Não queremos com isto fazer a apologia da absoluta ausência de educação social, porque isso também cairia com toda a probabilidade na falta de respeito e de princípios, que aqui queremos defender. Só pretendemos falar em favor da espontaneidade, da autenticidade e da liberdade que devem prevalecer na conduta humana, mesmo na conduta do indivíduo como ser social, sem infringir o direito e a liberdade alheios.   

A intenção é principalmente alertar para os comportamentos, gestos, condutas, pronunciamentos e outras formas de ser, que ferem, infringem, violentam e incomodam ou invadem o campo dos outros.  Agora, muito mais importante do que ter o cuidado de não tirar o sapato na rua, falar alto ou colocar os cotovelos na mesa é preocupar-se em exercer a própria liberdade, agir com espontaneidade e conduzir-se com autenticidade, não invadindo nunca – consciente e voluntariamente – o terreno dos outros. 

É muito válida a postura de quem, mesmo sendo conhecedor dos manuais de instrução e conduta social, faz a opção por manter uma atitude mais natural, e se atreve a infringir a rigidez da cartilha de boas maneiras; analise você se a sua liberdade não estará invadindo o espaço alheio!
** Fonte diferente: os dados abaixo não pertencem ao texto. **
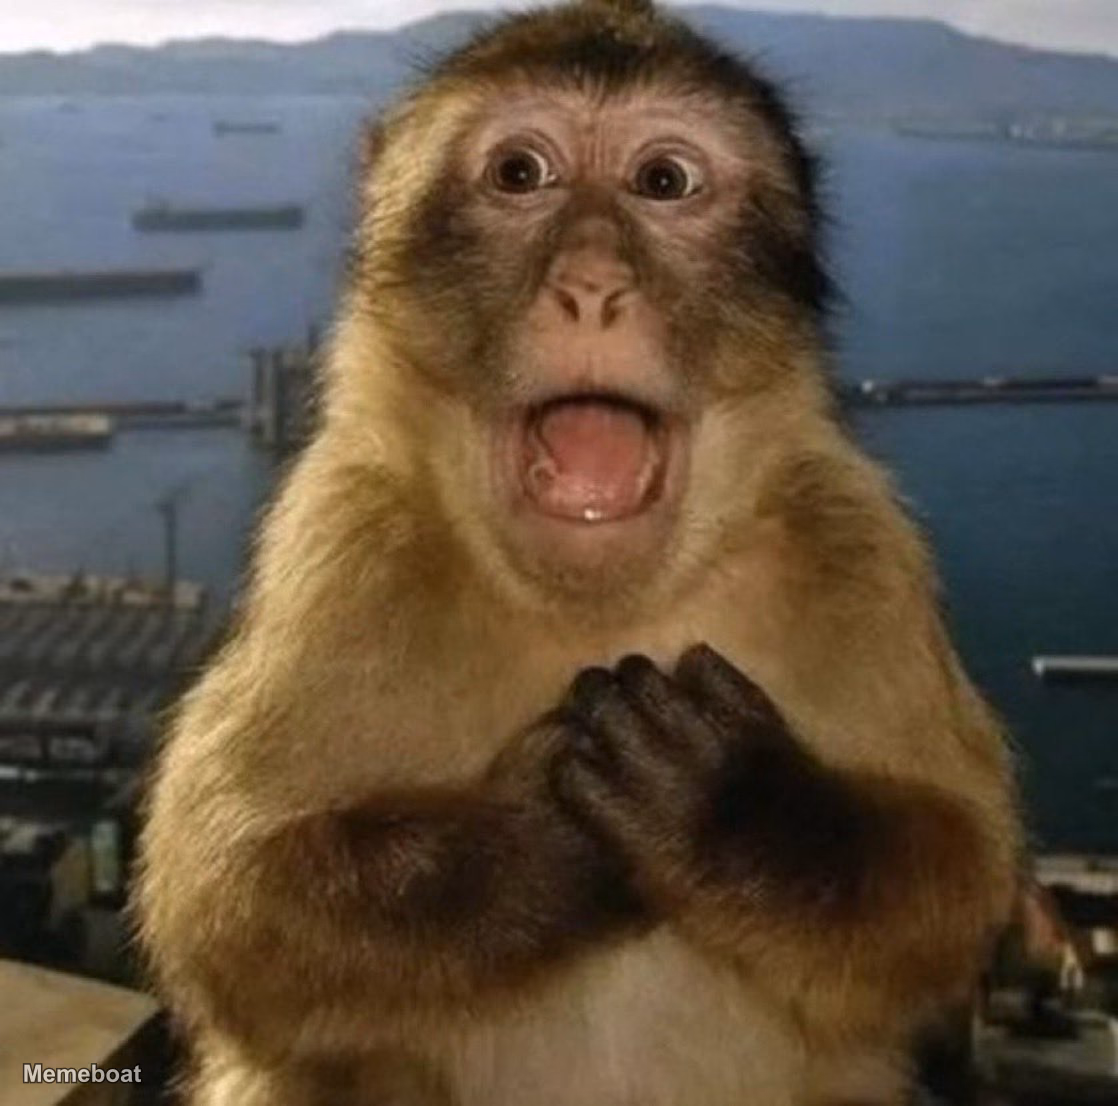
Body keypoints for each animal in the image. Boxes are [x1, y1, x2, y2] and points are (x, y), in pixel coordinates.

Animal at [134, 1, 1022, 1103]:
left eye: (663, 181)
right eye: (521, 173)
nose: (592, 285)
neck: (600, 603)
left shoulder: (856, 542)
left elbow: (957, 870)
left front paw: (727, 809)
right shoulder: (341, 540)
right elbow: (226, 898)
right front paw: (538, 842)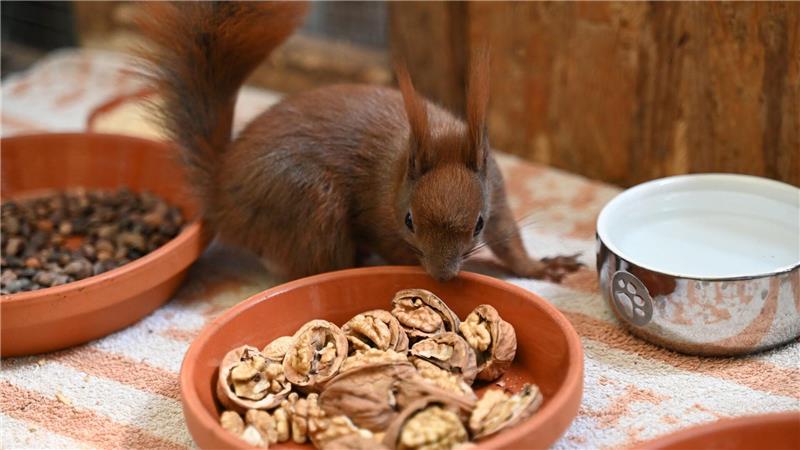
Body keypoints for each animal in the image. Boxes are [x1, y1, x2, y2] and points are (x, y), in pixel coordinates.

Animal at [138, 2, 579, 282]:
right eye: (409, 220)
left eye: (478, 225)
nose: (442, 276)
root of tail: (220, 196)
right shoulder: (380, 219)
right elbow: (399, 252)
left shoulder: (496, 192)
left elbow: (509, 240)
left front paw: (540, 268)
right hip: (310, 204)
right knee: (315, 264)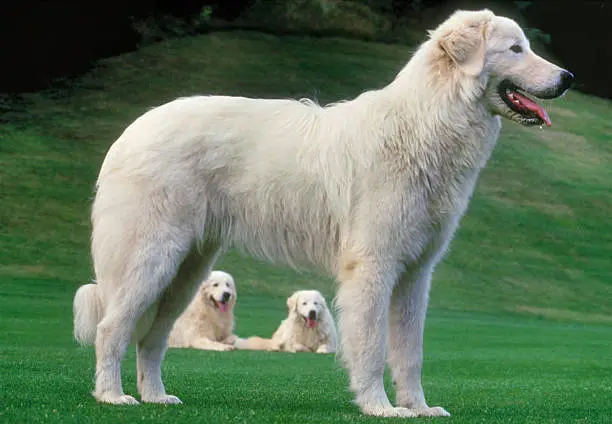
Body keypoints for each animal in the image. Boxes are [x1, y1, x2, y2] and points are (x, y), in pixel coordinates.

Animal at [74, 8, 572, 420]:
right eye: (516, 49)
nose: (567, 77)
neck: (426, 123)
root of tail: (131, 131)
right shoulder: (372, 269)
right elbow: (371, 347)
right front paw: (380, 407)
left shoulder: (416, 274)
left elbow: (410, 353)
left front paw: (419, 408)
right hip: (151, 260)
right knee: (111, 328)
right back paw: (113, 397)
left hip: (187, 272)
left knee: (151, 338)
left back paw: (156, 397)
Como uma opção pessoal, a gente pode optar por não obedecer em sua conduta a todas as regras sociais, se preferir a espontaneidade de proceder; basta saber conduzir-se razoavelmente entre as pessoas, em qualquer lugar; mover-se livremente no seu espaço, seguindo as normas de consideração aos demais, a menos que você esteja num ambiente obrigado ao mais rigoroso acatamento de normas rígidas. Aí, ou comparece a esses lugares e procura cumprir esses requisitos severos, ou então não vai a esses ambientes cuja conduta lhe constrange, a menos que a ocasião requeira que você esteja presente, como solidariedade ou apoio às pessoas a quem você não pode faltar.